The lower frames of Figure 25 show the planar dust lanes seen in edge-on spiral galaxies. The lane in NGC 7814 (lower left frames) is red which indicates that the galaxy is probably no later in type than Sa. This is consistent with the large bulge seen in the galaxy. However, the planar dust lane seen in NGC 891, type Sb, has a thin blue section in the middle of a wider red section. The blue color is likely due to outer star formation that suffers relatively low extinction. Some individual star forming regions can be seen along the dust lane. In spite of the blue color, we are only seeing the outer edge of the disk in the plane.

Also related to galactic dust distributions are observations of occulting galaxy pairs, where a foreground spiral galaxy partly occults a background galaxy, ideally an elliptical (White & Keel 1992).

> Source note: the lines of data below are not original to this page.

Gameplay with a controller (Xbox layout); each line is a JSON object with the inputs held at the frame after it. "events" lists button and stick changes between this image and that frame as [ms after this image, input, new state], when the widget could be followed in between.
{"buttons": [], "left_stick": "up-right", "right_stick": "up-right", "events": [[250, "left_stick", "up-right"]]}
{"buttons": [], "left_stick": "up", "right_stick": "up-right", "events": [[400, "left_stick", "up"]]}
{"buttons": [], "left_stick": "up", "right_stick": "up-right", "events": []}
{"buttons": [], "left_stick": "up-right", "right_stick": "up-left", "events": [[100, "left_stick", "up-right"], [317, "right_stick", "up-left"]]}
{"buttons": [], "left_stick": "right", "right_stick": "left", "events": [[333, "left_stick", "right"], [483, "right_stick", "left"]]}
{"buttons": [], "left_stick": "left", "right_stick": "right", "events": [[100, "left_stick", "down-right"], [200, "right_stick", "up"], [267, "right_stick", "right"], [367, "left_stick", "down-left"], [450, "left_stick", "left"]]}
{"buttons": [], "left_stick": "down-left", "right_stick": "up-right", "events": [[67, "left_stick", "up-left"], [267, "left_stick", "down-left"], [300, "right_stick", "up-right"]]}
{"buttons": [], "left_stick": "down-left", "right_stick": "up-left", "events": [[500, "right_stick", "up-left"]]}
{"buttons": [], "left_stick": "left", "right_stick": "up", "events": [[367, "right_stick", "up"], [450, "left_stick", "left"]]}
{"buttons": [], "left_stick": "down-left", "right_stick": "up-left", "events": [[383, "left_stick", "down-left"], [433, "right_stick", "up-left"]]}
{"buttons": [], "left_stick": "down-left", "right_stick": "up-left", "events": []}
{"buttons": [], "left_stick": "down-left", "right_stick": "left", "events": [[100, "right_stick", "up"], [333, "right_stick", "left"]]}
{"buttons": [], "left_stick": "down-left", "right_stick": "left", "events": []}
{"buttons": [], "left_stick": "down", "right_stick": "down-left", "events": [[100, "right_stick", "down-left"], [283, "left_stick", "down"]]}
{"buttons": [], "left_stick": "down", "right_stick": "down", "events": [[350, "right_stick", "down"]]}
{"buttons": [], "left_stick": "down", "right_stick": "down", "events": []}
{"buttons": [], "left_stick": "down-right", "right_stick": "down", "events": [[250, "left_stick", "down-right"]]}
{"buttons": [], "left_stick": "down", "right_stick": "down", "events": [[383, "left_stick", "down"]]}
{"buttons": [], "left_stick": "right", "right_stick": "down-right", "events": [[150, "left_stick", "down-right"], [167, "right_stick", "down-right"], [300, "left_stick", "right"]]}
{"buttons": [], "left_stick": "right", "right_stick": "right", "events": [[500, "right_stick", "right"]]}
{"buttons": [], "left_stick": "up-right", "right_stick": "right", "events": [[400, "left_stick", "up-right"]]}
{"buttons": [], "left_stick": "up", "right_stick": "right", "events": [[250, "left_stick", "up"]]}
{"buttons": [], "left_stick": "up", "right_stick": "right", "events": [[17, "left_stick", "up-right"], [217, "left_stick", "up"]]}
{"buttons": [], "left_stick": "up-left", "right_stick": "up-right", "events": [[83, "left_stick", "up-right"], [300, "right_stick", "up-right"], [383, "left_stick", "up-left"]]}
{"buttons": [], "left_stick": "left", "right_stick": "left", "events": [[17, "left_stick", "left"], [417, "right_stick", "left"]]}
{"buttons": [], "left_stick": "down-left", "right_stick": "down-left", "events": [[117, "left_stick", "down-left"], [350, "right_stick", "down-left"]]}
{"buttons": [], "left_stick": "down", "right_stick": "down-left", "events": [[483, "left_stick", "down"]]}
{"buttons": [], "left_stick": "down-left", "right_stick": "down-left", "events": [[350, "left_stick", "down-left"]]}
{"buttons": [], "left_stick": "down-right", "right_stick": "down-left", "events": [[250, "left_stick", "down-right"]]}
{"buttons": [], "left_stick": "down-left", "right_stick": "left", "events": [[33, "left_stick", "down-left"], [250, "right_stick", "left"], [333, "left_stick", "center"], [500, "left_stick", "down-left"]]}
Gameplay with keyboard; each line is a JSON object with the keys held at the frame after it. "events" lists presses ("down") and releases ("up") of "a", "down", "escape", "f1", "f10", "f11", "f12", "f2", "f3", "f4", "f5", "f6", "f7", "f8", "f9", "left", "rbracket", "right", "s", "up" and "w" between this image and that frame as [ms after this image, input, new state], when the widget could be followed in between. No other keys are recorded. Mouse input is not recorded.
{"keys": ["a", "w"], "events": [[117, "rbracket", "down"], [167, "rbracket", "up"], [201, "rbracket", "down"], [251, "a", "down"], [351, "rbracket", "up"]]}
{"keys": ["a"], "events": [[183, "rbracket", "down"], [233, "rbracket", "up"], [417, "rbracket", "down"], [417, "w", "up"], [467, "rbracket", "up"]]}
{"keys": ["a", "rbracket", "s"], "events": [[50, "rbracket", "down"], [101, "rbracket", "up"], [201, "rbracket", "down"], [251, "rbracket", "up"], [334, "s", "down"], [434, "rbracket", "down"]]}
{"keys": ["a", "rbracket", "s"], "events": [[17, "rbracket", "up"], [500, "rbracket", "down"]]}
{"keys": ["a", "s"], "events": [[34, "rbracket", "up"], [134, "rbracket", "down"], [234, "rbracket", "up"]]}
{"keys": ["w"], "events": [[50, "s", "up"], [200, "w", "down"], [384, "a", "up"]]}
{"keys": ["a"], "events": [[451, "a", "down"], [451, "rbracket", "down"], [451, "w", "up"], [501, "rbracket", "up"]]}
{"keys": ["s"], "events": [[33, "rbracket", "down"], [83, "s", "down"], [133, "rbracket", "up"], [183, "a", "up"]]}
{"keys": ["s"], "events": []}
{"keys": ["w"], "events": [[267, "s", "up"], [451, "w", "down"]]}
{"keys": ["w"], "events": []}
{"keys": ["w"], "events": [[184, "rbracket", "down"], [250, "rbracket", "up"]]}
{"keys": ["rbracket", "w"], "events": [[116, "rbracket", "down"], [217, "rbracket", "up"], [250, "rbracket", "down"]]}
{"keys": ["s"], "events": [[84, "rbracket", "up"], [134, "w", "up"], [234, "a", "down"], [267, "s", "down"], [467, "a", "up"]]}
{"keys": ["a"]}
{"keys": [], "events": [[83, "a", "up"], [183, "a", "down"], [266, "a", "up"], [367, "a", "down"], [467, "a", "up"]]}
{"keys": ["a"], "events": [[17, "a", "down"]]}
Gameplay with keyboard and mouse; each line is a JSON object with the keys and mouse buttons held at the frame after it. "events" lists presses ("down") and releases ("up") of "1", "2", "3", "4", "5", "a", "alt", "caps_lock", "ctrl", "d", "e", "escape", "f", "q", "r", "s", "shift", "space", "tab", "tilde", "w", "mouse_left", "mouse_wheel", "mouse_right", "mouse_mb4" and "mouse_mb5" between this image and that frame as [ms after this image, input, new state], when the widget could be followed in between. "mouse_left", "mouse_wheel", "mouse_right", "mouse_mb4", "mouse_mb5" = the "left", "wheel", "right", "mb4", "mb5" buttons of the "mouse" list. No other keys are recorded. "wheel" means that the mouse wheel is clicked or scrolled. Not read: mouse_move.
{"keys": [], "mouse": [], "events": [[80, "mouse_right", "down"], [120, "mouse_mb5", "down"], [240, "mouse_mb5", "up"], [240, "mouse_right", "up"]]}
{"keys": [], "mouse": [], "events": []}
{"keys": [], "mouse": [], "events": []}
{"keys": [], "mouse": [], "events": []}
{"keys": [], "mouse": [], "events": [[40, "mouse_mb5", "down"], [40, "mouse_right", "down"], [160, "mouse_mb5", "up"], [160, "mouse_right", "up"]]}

With such pairs, one can estimate the optical depth of the foreground dust, often in areas where it might not be seen easily in an isolated spiral. An excellent example is described by Holwerda et al. (2009), who are able to trace the dust distribution in an occulting galaxy to 1.5 times than the standard isophotal radius.

Another way of illustrating the dust distribution in galaxies is with Spitzer Space Telescope Infrared Array Camera (IRAC) images at 8.0µm wavelength. This is discussed further in section 12.